◆ Tasks:
**1)** In the blog post on faux financial prognostication, restate word for word the passage starting at "Why does the" and ending at "my chair laughing.".
**2)** Carry the blog post on faux financial prognostication further, picking up after its final sentence.

◆ Text provided:

....................

Tuesday, January 9, 2018

Faux Financial Prognostication

Why does the media seize upon arbitrary indicia as financial advice?   Because it sells eyeballs and clicks.

A recent Time/Money magazine article has the clickbait headline that reads: "This Stock Indicator Is Right 84% of the Time.  Now It Says the Market Will Keep Climbing All Year".

What is this mysterious economic indicator that they won't tell you in the title?  Well when you click on the article - which is what they wanted you to do all along - it turns out that their super-scientific economic indicator is how the stock market does during the first five days of the year.  I almost fell out of my chair laughing.

This is akin to saying that the stock market performance of any five random consecutive days in a year are indicative of how the market will do in the subsequent 360 days.  There's nothing particularly special about January 1-5 that isn't is similarly as special as June 15-20 or any other time of the year you want to pick.   And you can pick any one of a number of random five-day periods (or ten, or 20 or whatever) and show some sort of "correlation" to the overall market - it is just a statistical anomaly, not a "predictor".

This is a classic example of people confusing correlation with causation.  You could correlate any stock performance of any five consecutive days - or three consecutive days or ten consecutive days or thirty consecutive days - with some other metric of the market and come up with a number where there is a correlation X percentage of the time.  And in fact, it is always possible to do so, it is just that usually the correlation percentage is a lower number.

Or you could correlate the market to the phases of the moon, used car resale prices, the price of lettuce, or the aggregate credit score of people in Poughkeepsie, New York - or the inverse of any of these things.  Or indeed, any indicia you wish to draw out of a hat - or indeed, even the drawing of something out of a hat itself.   It is just complete and utter bullshit, statistically speaking.

....................

◆ Collected material:
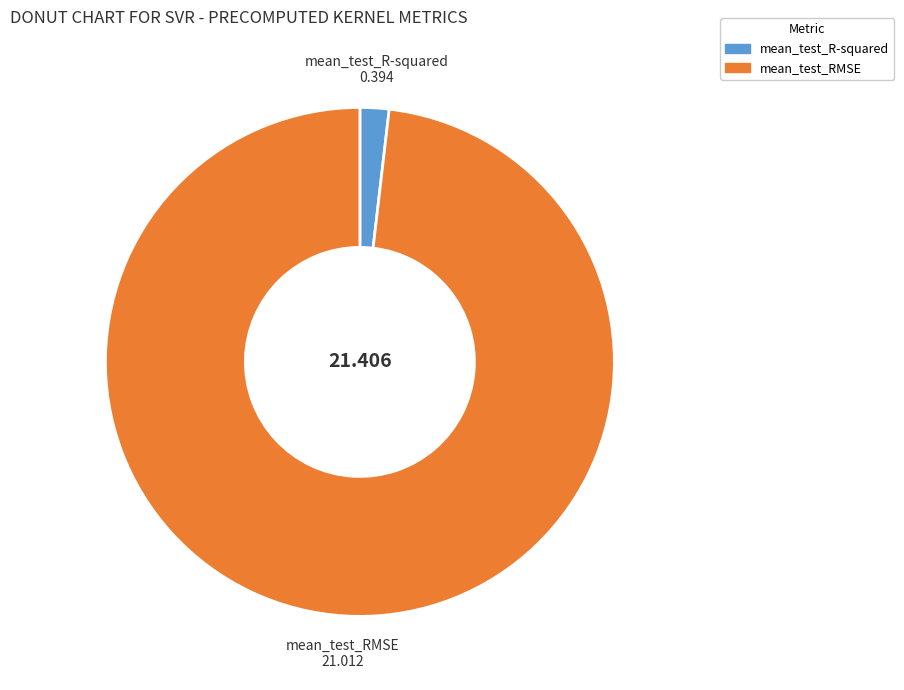

Rank the categories by value from lowest to highest.

mean_test_R-squared, mean_test_RMSE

....................

◆ Responses per task:
**1)**
Why does the media seize upon arbitrary indicia as financial advice?   Because it sells eyeballs and clicks.

A recent Time/Money magazine article has the clickbait headline that reads: "This Stock Indicator Is Right 84% of the Time.  Now It Says the Market Will Keep Climbing All Year".

What is this mysterious economic indicator that they won't tell you in the title?  Well when you click on the article - which is what they wanted you to do all along - it turns out that their super-scientific economic indicator is how the stock market does during the first five days of the year.  I almost fell out of my chair laughing.

**2)**
Why would the performance the market for the first five days of the year have any influence on the rest of the year?  The answer is, it doesn't.  It's just that an odd coincidence that occurs, a random statistical deviation, that really means nothing other than oddball happenstance, that is only oddball because the laws of probability have yet to correct themselves over time.

And of course, when we say time, we have to talk about start and end points.  This "predictor" is only calculated since 1950, so we have to wonder whether it is so predictive if we include data from 1900-1950 as well - or would that lower the average closer to 50/50 and thus illustrate the folly of this nonsense?   And that right there is the problem with "you don't need to know math in real life" type of people - they fall for this nonsense again and again, as they have no real cognitive skills, no skepticism, and never took a course in probability and statistics.

(It should also be noted that you would expect a correlation like this, as in a bull market, any given five days in the year are more likely to show gains than not.   This does not mean it predicts the future of the market, only that it follows it.   The first five days in January 1929 were probably also similarly ebullient for all we know).

And hey, this also is a neat "statistic" to bat around, because if it is wrong, you just say, "Well, this is that 16% of the time it doesn't work" which "proves" you were right (in other words, you can never be wrong making this argument, can you?).    Hey, why bother analyzing the market based on interest rates, tax policy, rates of return, consumer and corporate debt, the exchange rate of the dollar, and other metrics which can be readily measured and actually affect the economy, when you can just use your bullshit indicator?  Heck, it's a lot easier than wading through all this messy "data" ain't it?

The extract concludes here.